Sunday, November 06, 2005

Coffee granita

Coffee granita with baileys whip cream - a twist on after dinner coffee.

Granita from Gourmet, Baileys whip cream from Scott


2 cups hot espresso or strong coffee
1/2 cup sugar
2 tsp vanilla

Stir together coffee and sugar until sugar is dissolved. Stir in vanilla. Pour into an 8 inch metal pan and freeze, stirring every 30 mins until slushy, about 1 1/2 to 2 hours.

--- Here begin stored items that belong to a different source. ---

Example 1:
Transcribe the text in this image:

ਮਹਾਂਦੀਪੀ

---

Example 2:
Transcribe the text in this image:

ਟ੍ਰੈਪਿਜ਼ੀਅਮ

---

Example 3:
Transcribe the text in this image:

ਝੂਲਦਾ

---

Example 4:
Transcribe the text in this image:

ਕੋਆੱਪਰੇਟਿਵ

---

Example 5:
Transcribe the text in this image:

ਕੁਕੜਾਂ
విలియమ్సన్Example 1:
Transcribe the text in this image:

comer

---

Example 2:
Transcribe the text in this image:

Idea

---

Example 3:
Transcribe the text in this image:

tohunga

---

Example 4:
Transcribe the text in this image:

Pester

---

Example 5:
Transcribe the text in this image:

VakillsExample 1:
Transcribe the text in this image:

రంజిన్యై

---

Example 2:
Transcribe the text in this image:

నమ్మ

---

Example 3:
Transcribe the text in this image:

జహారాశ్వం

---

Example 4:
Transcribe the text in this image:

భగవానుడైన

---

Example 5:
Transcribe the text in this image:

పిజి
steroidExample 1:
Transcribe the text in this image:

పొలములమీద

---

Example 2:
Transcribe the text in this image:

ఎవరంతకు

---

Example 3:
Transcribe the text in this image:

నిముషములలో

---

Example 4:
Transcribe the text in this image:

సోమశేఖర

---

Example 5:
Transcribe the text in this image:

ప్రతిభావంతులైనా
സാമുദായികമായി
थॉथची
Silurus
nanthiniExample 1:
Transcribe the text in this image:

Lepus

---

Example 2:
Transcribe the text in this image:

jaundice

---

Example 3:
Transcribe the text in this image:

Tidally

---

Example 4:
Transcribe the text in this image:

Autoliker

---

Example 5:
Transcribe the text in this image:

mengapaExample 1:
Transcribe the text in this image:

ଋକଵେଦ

Stir vigorously until smoother in texture. Freeze until firm enough to scoop, about 30 minutes more.

Baileys Whip Cream:

Whip heavy cream until at soft peaks. Add Baileys liquer to taste, and whip 2 or 3 minutes more.

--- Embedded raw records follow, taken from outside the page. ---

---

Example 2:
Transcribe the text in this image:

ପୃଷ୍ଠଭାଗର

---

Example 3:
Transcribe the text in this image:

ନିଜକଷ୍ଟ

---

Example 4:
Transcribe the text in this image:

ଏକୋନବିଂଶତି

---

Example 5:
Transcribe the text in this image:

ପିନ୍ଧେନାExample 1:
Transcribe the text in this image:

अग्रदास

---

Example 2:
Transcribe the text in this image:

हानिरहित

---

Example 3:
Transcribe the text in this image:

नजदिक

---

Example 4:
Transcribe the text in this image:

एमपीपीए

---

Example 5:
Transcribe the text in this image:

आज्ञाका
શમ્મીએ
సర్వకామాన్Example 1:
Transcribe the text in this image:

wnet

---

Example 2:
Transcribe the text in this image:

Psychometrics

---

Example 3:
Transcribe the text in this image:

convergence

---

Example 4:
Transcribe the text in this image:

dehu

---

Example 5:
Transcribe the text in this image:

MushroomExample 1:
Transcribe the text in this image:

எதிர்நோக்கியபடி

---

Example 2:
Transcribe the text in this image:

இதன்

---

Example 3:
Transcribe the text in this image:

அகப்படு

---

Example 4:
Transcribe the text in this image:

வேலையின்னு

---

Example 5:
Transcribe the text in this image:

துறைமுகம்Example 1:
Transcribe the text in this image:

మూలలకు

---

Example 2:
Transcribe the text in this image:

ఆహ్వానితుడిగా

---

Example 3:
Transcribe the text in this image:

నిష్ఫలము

Spoon granita into glasses or bowls and top with cream.


Evolved Yarn said...

Hi from a fellow Calgarian. I just left you a comment on your June 22nd entry. I love your blog and the references to our lovely, but cold city!
Keep up the good work!

it's only fuel said...

Oh wow....frozen coffee and Bailey's whipped cream on top....can it get any better than that?! It's so simple, yet I never ever come up with things like this.

Sara said...

It is so good and very easy. Give it a try!